After a horrific accident, a severely injured Peter arrives in Allison’s ER. The vision Allison experiences when she touches him nearly kills her. He teaches her to block these devastating episodes as she finds a way to unlock his forgotten, passionate soul.
But Jerahmeel’s minion has orders to destroy Peter and anyone he loves. Will Peter’s and Allison’s shattered souls survive the devious plan? Or could their love save them both? Someone will have hell to pay.
Sensuality Level: Sensual
Jillian David writes, daydreams, and duct tapes people back together. Drive to the end of the Earth, then keep going for another hour, and you’ll arrive at her home.
An excerpt from Immortal Flame:
Allison placed the bell of her stethoscope over the man’s broad chest. Normal heart rate. Lungs clear. Pressing on his ribcage dusted with dark hair and his flat abdomen, she found no crepitus or rigidity. She inhaled deeply.
A nurse raised an eyebrow. “Anything?”
“No trace of alcohol or drugs.” All she smelled was the metallic scent of blood and a typical male essence like almonds and very faint cologne.
With the Velcro straps off, the staff carefully logrolled him to one side, a maneuver that kept his neck, spine, and hips in safe alignment so she could evaluate his back for injuries. Once the staff rolled him back onto the backboard and re-secured the wide straps, radiology personnel shot a quick neck x-ray.
A final assessment of his muscled extremities completed the exam. She felt oddly flushed, like his skin radiated too much heat. Strange.
When she touched him, a vibration flowed through her gloved hands. She had never gotten a vision through gloves. Then again, she’d never gotten a warning signal, either. What the hell was going on here? The vibration jolted up her arms.
Oh God, not now. Please wait until I finish treating this man. Please.
“Do we have a set of vitals?” she asked.
Her patient breathed on his own, unlabored. An old, scratched watch with a dried leather band was fastened around his thick, tanned wrist. Despite the horrific bruises over his body, only his head injury needed intervention. Damn it, she had to examine his wound. She shook her hand, hesitated, then took a deep breath and braced herself. When she lifted the palm-sized flap of scalp, it bled into his dark hair until she taped the gauze back down. She could repair the wound after the CT scan. Jerking her hand away from the buzzing sensation, she pulled off her gloves and replaced them with a clean pair.
She stepped away from her patient and relaxed.

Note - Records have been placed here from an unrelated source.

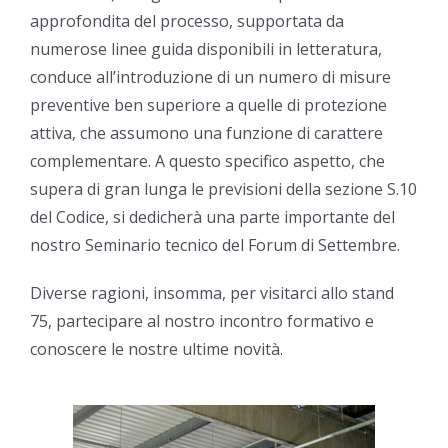
approfondita del processo, supportata da
numerose linee guida disponibili in letteratura,
conduce all’introduzione di un numero di misure
preventive ben superiore a quelle di protezione
attiva, che assumono una funzione di carattere
complementare. A questo specifico aspetto, che
supera di gran lunga le previsioni della sezione S.10
del Codice, si dedicherà una parte importante del
nostro Seminario tecnico del Forum di Settembre.
Diverse ragioni, insomma, per visitarci allo stand
75, partecipare al nostro incontro formativo e
conoscere le nostre ultime novità.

Maybe this man’s injuries weren’t as life threatening as she had initially thought.
The EMT frowned. “Blood pressure is one thirty over ninety, pulse eighty, respiration sixteen, temperature … 107?”

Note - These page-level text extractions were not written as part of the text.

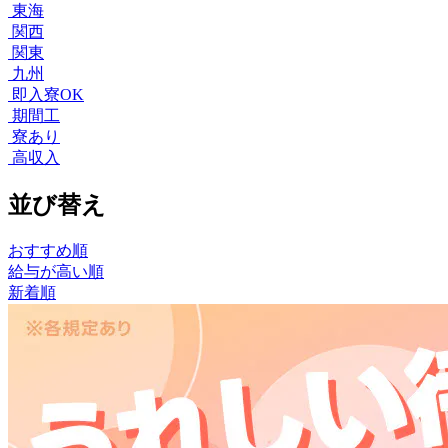
東海
関西
関東
九州
即入寮OK
期間工
寮あり
高収入
並び替え
おすすめ順
給与が高い順
新着順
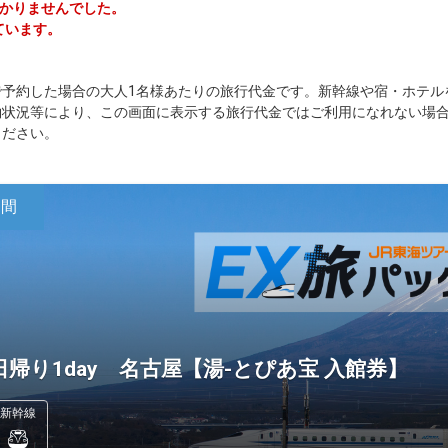
つかりませんでした。
ています。
で予約した場合の大人1名様あたりの旅行代金です。新幹線や宿・ホテル
約状況等により、この画面に表示する旅行代金ではご利用になれない場
ください。
日間
日帰り1day 名古屋【湯-とぴあ宝 入館券】
新幹線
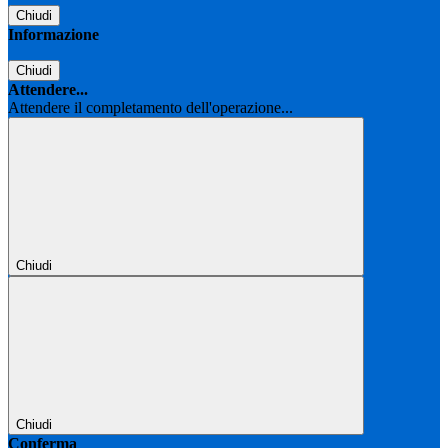
Chiudi
Informazione
Chiudi
Attendere...
Attendere il completamento dell'operazione...
Chiudi
Chiudi
Conferma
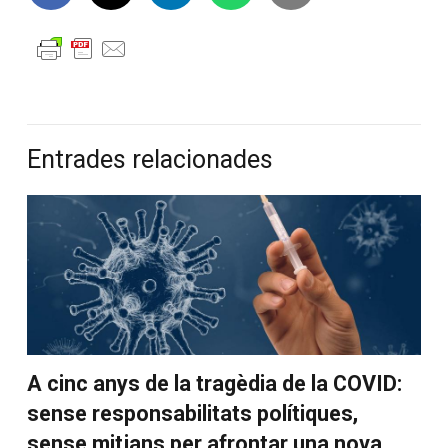
Entrades relacionades
A cinc anys de la tragèdia de la COVID:
sense responsabilitats polítiques,
sense mitjans per afrontar una nova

“Okay.” She stared at the EMT. “Wait. What? Could you retake that temperature, please? That can’t be right.”
“Ma’am, I already rechecked it with a different machine. It’s 107.3 to be exact.”
With her heart thudding, she searched the unconscious man for obvious signs of infection or malignant hyperthermia from drug use, anything to explain the temperature reading.
“Start him on IV fluids and get a cooling blanket hooked up.”
Screw those visions, she had to touch him again. She needed to figure out what was wrong with this patient before his brain fried.
She eased his eyes open and flashed her penlight. Normal pupillary responses. The deep brown, almost black color of his eyes surprised her with their darkness. His open eye locked onto hers and focused, at the same time a blast of vibration drilled from his face through her hand.
The depth of that gaze pulled her like a particle into a black hole. Her heart expanded then contracted, and her breath caught. Vertigo washed over her. She grabbed the IV pole for balance. The rush of vision took hold, blocking out all sound, like voices obscured by a stiff wind. Faces swam too quickly to make out details. Far in the distance of her mind’s eye, the focus sharpened onto a man. She could see—
A radiology tech tapped her on the arm. “Doc? Doc?”
Allison moved her hand away. The patient’s eye fell closed, and the vortex sensation ebbed.